Records in a dataset:
▬▬▬▬▬▬▬▬▬▬

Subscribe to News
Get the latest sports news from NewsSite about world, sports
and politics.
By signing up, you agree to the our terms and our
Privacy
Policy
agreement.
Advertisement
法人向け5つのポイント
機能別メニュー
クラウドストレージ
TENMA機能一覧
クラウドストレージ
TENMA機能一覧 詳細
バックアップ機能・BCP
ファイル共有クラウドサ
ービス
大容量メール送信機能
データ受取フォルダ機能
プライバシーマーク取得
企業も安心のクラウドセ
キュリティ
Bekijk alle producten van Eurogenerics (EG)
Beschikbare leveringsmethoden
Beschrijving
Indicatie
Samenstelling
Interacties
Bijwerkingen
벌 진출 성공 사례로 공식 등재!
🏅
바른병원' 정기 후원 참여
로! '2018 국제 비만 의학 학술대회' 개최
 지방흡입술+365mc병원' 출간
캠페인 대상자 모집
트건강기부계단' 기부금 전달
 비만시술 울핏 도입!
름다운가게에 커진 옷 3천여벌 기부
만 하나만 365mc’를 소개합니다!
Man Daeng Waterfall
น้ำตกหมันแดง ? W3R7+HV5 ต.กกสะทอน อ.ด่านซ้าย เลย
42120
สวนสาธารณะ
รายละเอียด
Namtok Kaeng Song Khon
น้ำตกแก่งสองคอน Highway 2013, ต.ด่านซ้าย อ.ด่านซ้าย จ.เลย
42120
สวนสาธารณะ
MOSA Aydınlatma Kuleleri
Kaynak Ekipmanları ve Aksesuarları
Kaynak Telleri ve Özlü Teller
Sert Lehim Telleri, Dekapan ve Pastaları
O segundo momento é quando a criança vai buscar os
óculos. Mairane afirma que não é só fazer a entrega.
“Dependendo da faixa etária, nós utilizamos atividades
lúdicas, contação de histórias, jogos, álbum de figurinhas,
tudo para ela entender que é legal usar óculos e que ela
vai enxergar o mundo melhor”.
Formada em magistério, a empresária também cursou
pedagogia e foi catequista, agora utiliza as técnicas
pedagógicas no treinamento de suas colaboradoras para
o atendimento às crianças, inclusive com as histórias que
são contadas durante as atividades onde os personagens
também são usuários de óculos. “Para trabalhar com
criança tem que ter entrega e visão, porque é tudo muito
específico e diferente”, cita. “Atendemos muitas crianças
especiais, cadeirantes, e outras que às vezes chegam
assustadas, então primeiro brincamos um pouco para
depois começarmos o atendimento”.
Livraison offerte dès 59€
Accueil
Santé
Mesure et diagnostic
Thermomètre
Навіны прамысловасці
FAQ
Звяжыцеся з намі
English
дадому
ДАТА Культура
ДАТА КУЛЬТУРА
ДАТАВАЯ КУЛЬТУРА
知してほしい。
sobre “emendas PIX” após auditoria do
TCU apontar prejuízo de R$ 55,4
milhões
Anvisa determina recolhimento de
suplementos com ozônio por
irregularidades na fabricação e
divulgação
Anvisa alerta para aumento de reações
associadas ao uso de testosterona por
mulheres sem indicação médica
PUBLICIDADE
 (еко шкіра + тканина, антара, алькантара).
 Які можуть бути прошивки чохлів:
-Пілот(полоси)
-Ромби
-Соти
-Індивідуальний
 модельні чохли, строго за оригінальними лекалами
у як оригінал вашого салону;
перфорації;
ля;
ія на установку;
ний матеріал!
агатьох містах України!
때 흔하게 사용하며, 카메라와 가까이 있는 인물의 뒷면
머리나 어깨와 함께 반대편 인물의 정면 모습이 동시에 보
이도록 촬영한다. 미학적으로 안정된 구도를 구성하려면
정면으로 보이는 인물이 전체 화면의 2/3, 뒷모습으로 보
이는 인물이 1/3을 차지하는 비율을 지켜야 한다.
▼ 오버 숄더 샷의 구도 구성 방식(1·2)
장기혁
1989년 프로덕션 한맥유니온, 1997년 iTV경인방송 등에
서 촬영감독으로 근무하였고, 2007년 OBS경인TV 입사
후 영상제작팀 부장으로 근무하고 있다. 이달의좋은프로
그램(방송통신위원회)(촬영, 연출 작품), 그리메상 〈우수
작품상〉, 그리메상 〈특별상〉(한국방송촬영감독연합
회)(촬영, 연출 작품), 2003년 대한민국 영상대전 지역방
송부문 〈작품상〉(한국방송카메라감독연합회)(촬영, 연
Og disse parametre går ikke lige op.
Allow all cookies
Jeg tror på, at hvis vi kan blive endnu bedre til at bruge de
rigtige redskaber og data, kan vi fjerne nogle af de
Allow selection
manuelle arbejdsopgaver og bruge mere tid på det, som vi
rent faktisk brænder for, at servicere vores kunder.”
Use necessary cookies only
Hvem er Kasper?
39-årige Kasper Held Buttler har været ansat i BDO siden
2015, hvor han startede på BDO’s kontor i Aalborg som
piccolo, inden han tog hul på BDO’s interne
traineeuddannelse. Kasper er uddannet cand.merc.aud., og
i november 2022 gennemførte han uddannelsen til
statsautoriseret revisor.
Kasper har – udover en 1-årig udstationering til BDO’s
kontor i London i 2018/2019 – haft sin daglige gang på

▬▬▬▬▬▬▬▬▬▬

Rename "cookies" to "site data" wherever it occurs in the entries, and leave every other part of the lines unchanged.

Task output:
Subscribe to News
Get the latest sports news from NewsSite about world, sports
and politics.
By signing up, you agree to the our terms and our
Privacy
Policy
agreement.
Advertisement
法人向け5つのポイント
機能別メニュー
クラウドストレージ
TENMA機能一覧
クラウドストレージ
TENMA機能一覧 詳細
バックアップ機能・BCP
ファイル共有クラウドサ
ービス
大容量メール送信機能
データ受取フォルダ機能
プライバシーマーク取得
企業も安心のクラウドセ
キュリティ
Bekijk alle producten van Eurogenerics (EG)
Beschikbare leveringsmethoden
Beschrijving
Indicatie
Samenstelling
Interacties
Bijwerkingen
벌 진출 성공 사례로 공식 등재!
🏅
바른병원' 정기 후원 참여
로! '2018 국제 비만 의학 학술대회' 개최
 지방흡입술+365mc병원' 출간
캠페인 대상자 모집
트건강기부계단' 기부금 전달
 비만시술 울핏 도입!
름다운가게에 커진 옷 3천여벌 기부
만 하나만 365mc’를 소개합니다!
Man Daeng Waterfall
น้ำตกหมันแดง ? W3R7+HV5 ต.กกสะทอน อ.ด่านซ้าย เลย
42120
สวนสาธารณะ
รายละเอียด
Namtok Kaeng Song Khon
น้ำตกแก่งสองคอน Highway 2013, ต.ด่านซ้าย อ.ด่านซ้าย จ.เลย
42120
สวนสาธารณะ
MOSA Aydınlatma Kuleleri
Kaynak Ekipmanları ve Aksesuarları
Kaynak Telleri ve Özlü Teller
Sert Lehim Telleri, Dekapan ve Pastaları
O segundo momento é quando a criança vai buscar os
óculos. Mairane afirma que não é só fazer a entrega.
“Dependendo da faixa etária, nós utilizamos atividades
lúdicas, contação de histórias, jogos, álbum de figurinhas,
tudo para ela entender que é legal usar óculos e que ela
vai enxergar o mundo melhor”.
Formada em magistério, a empresária também cursou
pedagogia e foi catequista, agora utiliza as técnicas
pedagógicas no treinamento de suas colaboradoras para
o atendimento às crianças, inclusive com as histórias que
são contadas durante as atividades onde os personagens
também são usuários de óculos. “Para trabalhar com
criança tem que ter entrega e visão, porque é tudo muito
específico e diferente”, cita. “Atendemos muitas crianças
especiais, cadeirantes, e outras que às vezes chegam
assustadas, então primeiro brincamos um pouco para
depois começarmos o atendimento”.
Livraison offerte dès 59€
Accueil
Santé
Mesure et diagnostic
Thermomètre
Навіны прамысловасці
FAQ
Звяжыцеся з намі
English
дадому
ДАТА Культура
ДАТА КУЛЬТУРА
ДАТАВАЯ КУЛЬТУРА
知してほしい。
sobre “emendas PIX” após auditoria do
TCU apontar prejuízo de R$ 55,4
milhões
Anvisa determina recolhimento de
suplementos com ozônio por
irregularidades na fabricação e
divulgação
Anvisa alerta para aumento de reações
associadas ao uso de testosterona por
mulheres sem indicação médica
PUBLICIDADE
 (еко шкіра + тканина, антара, алькантара).
 Які можуть бути прошивки чохлів:
-Пілот(полоси)
-Ромби
-Соти
-Індивідуальний
 модельні чохли, строго за оригінальними лекалами
у як оригінал вашого салону;
перфорації;
ля;
ія на установку;
ний матеріал!
агатьох містах України!
때 흔하게 사용하며, 카메라와 가까이 있는 인물의 뒷면
머리나 어깨와 함께 반대편 인물의 정면 모습이 동시에 보
이도록 촬영한다. 미학적으로 안정된 구도를 구성하려면
정면으로 보이는 인물이 전체 화면의 2/3, 뒷모습으로 보
이는 인물이 1/3을 차지하는 비율을 지켜야 한다.
▼ 오버 숄더 샷의 구도 구성 방식(1·2)
장기혁
1989년 프로덕션 한맥유니온, 1997년 iTV경인방송 등에
서 촬영감독으로 근무하였고, 2007년 OBS경인TV 입사
후 영상제작팀 부장으로 근무하고 있다. 이달의좋은프로
그램(방송통신위원회)(촬영, 연출 작품), 그리메상 〈우수
작품상〉, 그리메상 〈특별상〉(한국방송촬영감독연합
회)(촬영, 연출 작품), 2003년 대한민국 영상대전 지역방
송부문 〈작품상〉(한국방송카메라감독연합회)(촬영, 연
Og disse parametre går ikke lige op.
Allow all site data
Jeg tror på, at hvis vi kan blive endnu bedre til at bruge de
rigtige redskaber og data, kan vi fjerne nogle af de
Allow selection
manuelle arbejdsopgaver og bruge mere tid på det, som vi
rent faktisk brænder for, at servicere vores kunder.”
Use necessary site data only
Hvem er Kasper?
39-årige Kasper Held Buttler har været ansat i BDO siden
2015, hvor han startede på BDO’s kontor i Aalborg som
piccolo, inden han tog hul på BDO’s interne
traineeuddannelse. Kasper er uddannet cand.merc.aud., og
i november 2022 gennemførte han uddannelsen til
statsautoriseret revisor.
Kasper har – udover en 1-årig udstationering til BDO’s
kontor i London i 2018/2019 – haft sin daglige gang på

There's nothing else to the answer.